- Directed by: Chan Wa William Cheung Ki
- Written by: Chan Wa Cheung San Yee
- Produced by: Ng Yuk Wan
- Starring: Bruce Li Carter Wong Chang Kuei Hwang Jang Lee Roy Horan Robert Kerver Gary Hester Alan Ellerton Charles Bonet Phil Cohen Greg Talovic Dan Schwarz
- Cinematography: William Cheung Ki
- Music by: Stanley Chow Fook Leung
- Distributed by: Golden Sun Films
- Release date: 1977;
- Running time: 91 minutes
- Country: Hong Kong
- Language: Cantonese

= Bruce Lee's Secret =

1977 Hong Kong film by Chan Wa and William Cheung

Bruce Lee's Secret is a 1977 Hong Kong martial arts action film directed by Chan Wa and William Cheung Ki, which is also a pseudo biopic of Bruce Lee. It stars Bruce Li (not to be confused with Lee) as "Bob" Lee, whose life is essentially the same as Lee's and is on two occasions actually referred to as "Bruce". The film has also been released under three other English titles: The Story of the Dragon, Bruce Lee's Deadly Kung Fu and Bruce Lee: Master of Jeet Kune Do. The film was released on DVD by Goodtimes Entertainment in 2001 under the name Bruce Lee: A Dragon's Story.

==Synopsis==
In San Francisco, Bruce "Bob" Lee works in a Chinese food restaurant with his wacky friend Chang Ming. When a gang of hoodlums is making trouble, Bob puts a lot of pepper on their chicken, making them sneeze a lot (and inspiring the line, "This is pepper chicken. Good for gut's ache!").

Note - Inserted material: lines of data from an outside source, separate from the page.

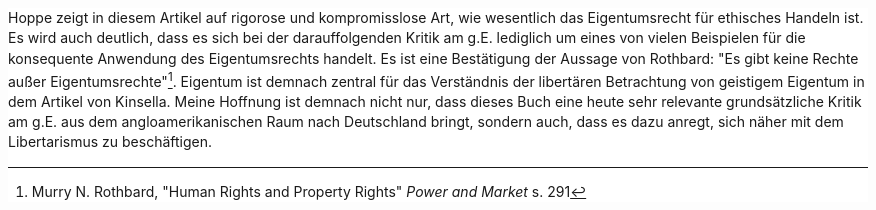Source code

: [^0.10]: Siehe z.B. Art.14 Absatz 3 im Deutschen Grundgesetz:

    > (3) Eine Enteignung ist nur zum Wohle der Allgemeinheit zulässig.
    > Sie darf nur durch Gesetz oder auf Grund eines Gesetzes erfolgen,
    > das Art und Ausmaß der Entschädigung regelt. Die Entschädigung ist
    > unter gerechter Abwägung der Interessen der Allgemeinheit und der
    > Beteiligten zu bestimmen. Wegen der Höhe der Entschädigung steht
    > im Streitfalle der Rechtsweg vor den ordentlichen Gerichten
    > offen.

[^0.11]: Nicht zu verwechseln mit dem Buch von Hans-Hermann Hoppe, 
    *Economics and Ethics of Private Property*.

Hoppe zeigt in diesem Artikel auf rigorose und kompromisslose Art, wie
wesentlich das Eigentumsrecht für ethisches Handeln ist. Es wird auch
deutlich, dass es sich bei der darauffolgenden Kritik am g.E. lediglich
um eines von vielen Beispielen für die konsequente Anwendung des
Eigentumsrechts handelt. Es ist eine Bestätigung der Aussage von
Rothbard: "Es gibt keine Rechte außer Eigentumsrechte"[^0.12]. Eigentum
ist demnach zentral für das Verständnis der libertären Betrachtung von
geistigem Eigentum in dem Artikel von Kinsella. Meine Hoffnung ist
demnach nicht nur, dass dieses Buch eine heute sehr relevante
grundsätzliche Kritik am g.E. aus dem angloamerikanischen Raum nach
Deutschland bringt, sondern auch, dass es dazu anregt, sich näher mit dem
Libertarismus zu beschäftigen.

[^0.12]: Murry N. Rothbard, "Human Rights and Property Rights" *Power and
    Market* s. 291




[^0.1]: Stanford Report, August 23, 2006 *Law professor and copyright
[^0.2]: Vergleiche hierzu die zum Teil absurden Patente im Anhang.
[^0.3]: Stanford Report, August 23, 2006 *Law professor and copyright
[^0.4]: Parteiprogramm der Piratenpartei Deutschland Stand 2009
[^0.5]: Lawrence Lessig *REMIX: Making Art and Commerce Thrive in the
[^0.6]: Es hat zum Beispiel dazu geführt, dass praktisch alle Inhalte
[^0.7]: Michele Boldrin und David Levine *Against Intellectual Monopoly*
[^0.8]: Etwas überspitzt: Wenn wir durch logische Argumentation 
[^0.9]: http://www.kickstarter.com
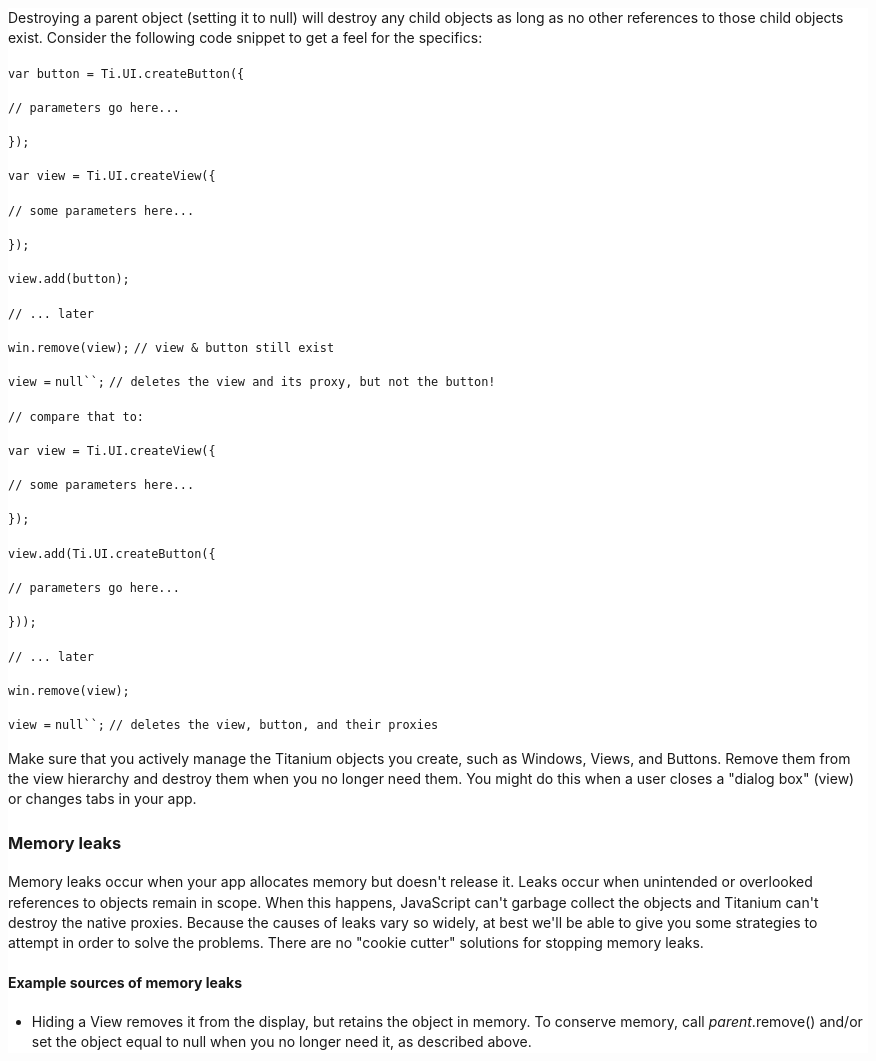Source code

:Destroying a parent object (setting it to null) will destroy any child objects as long as no other references to those child objects exist. Consider the following code snippet to get a feel for the specifics:

`var button = Ti.UI.createButton({`

`// parameters go here...`

`});`

`var view = Ti.UI.createView({`

`// some parameters here...`

`});`

`view.add(button);`

`// ... later`

`win.remove(view);` `// view & button still exist`

`view =` `null``;` `// deletes the view and its proxy, but not the button!`

`// compare that to:`

`var view = Ti.UI.createView({`

`// some parameters here...`

`});`

`view.add(Ti.UI.createButton({`

`// parameters go here...`

`}));`

`// ... later`

`win.remove(view);`

`view =` `null``;` `// deletes the view, button, and their proxies`

Make sure that you actively manage the Titanium objects you create, such as Windows, Views, and Buttons. Remove them from the view hierarchy and destroy them when you no longer need them. You might do this when a user closes a "dialog box" (view) or changes tabs in your app.

### Memory leaks

Memory leaks occur when your app allocates memory but doesn't release it. Leaks occur when unintended or overlooked references to objects remain in scope. When this happens, JavaScript can't garbage collect the objects and Titanium can't destroy the native proxies. Because the causes of leaks vary so widely, at best we'll be able to give you some strategies to attempt in order to solve the problems. There are no "cookie cutter" solutions for stopping memory leaks.

#### Example sources of memory leaks

*   Hiding a View removes it from the display, but retains the object in memory. To conserve memory, call _parent_.remove() and/or set the object equal to null when you no longer need it, as described above.
    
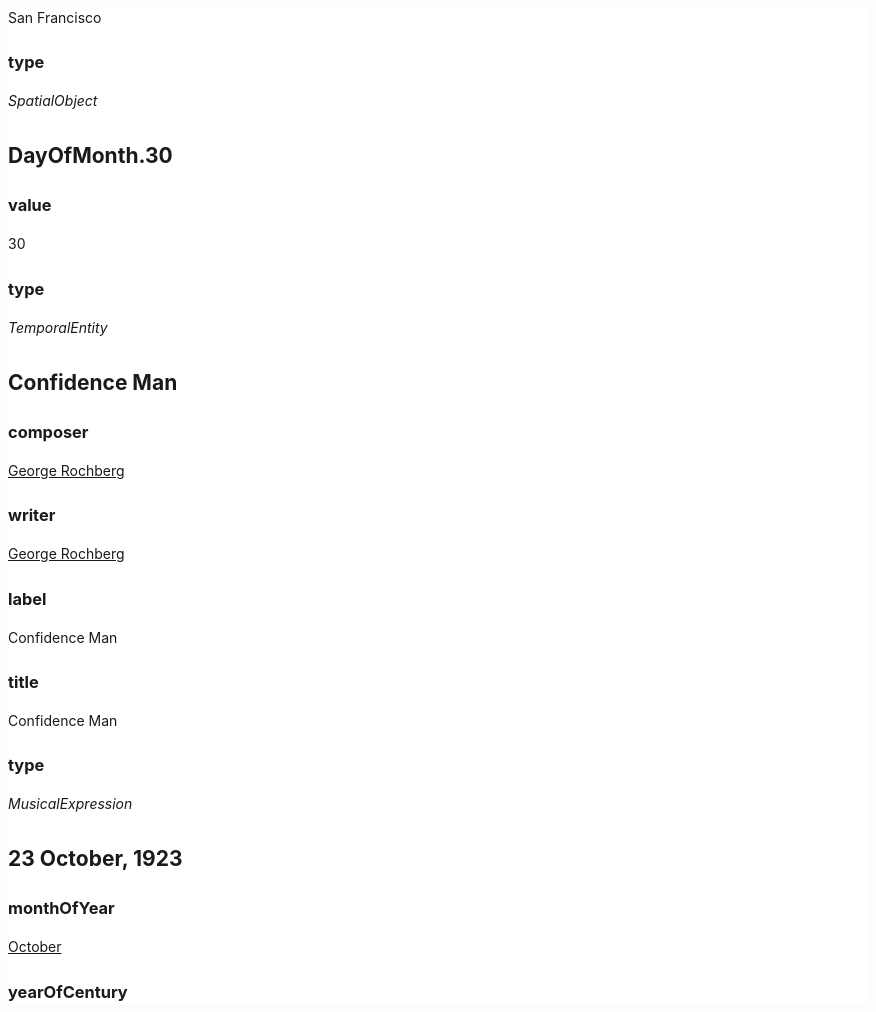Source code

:
San Francisco

### type


*SpatialObject*

## DayOfMonth.30

### value


30

### type


*TemporalEntity*

## Confidence Man

### composer


[George Rochberg](#George-Rochberg)

### writer


[George Rochberg](#George-Rochberg)

### label


Confidence Man

### title


Confidence Man

### type


*MusicalExpression*

## 23 October, 1923

### monthOfYear


[October](#October)

### yearOfCentury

Unfortunately, Bob and Chang are blacklisted from the bustling San Francisco Chinese restaurant community by the gang. They accidentally land a job at a shipyard after narrowly averting being run over by the owner's daughter's car. She tells them to get back to work, assuming they already work there unloading speaker cabinet boxes. The shipyard is attacked by members of the boxing gang that Bob beat up in the beginning of the film. At first, Bob and Chang refuse to fight to prevent losing their jobs again. However, they are called chickens by the shipyard owners, and after finally beating up some bad guys, people realize what an amazing martial artist Bob is, and encourage him to start his own kung fu school.

Bob's school opens to boffo business, but there is controversy among the powerful rival kung fu schools because Bob is teaching to non-Asians. He also creates Jeet Kune Do, and uses his newly improves martial arts ability to whup the baddies once and for all.

==Cast==
- Bruce Li as Bruce "Bob" Lee
- Carter Wong as Mr. Liu Cousin
- Chang Kuei as Chang Ming
- Hwang Jang Lee as Jin Yong Ji
- Roy Horan as Thug
- Robert Kerver as Thug
- Gary Hester as Thug
- Allan Ellerton as Thug
- Charles Bonet as Thug
- Phil Cohen as Thug
- Greg Tavolic as Thug
- Dan Schwarz as Mr. Grace

==Production==
Filming started in late 1975 and finished early 1976. The film was made in Taipei and nearby areas. The restaurant scene at the start is in Bo-Ai street, Taipei. The bungalows are in a former US military housing complex near Taipei. The docks scenes are at Keelung. Some scenes were shot in the suburb of Beitou.

==Reaction==
The film was poorly received by critics. Despite the negative reaction to this film, actor Hwang Jang Lee would later achieve stardom after appearing as the bad guy in Jackie Chan's breakout films, Snake in the Eagle's Shadow and Drunken Master.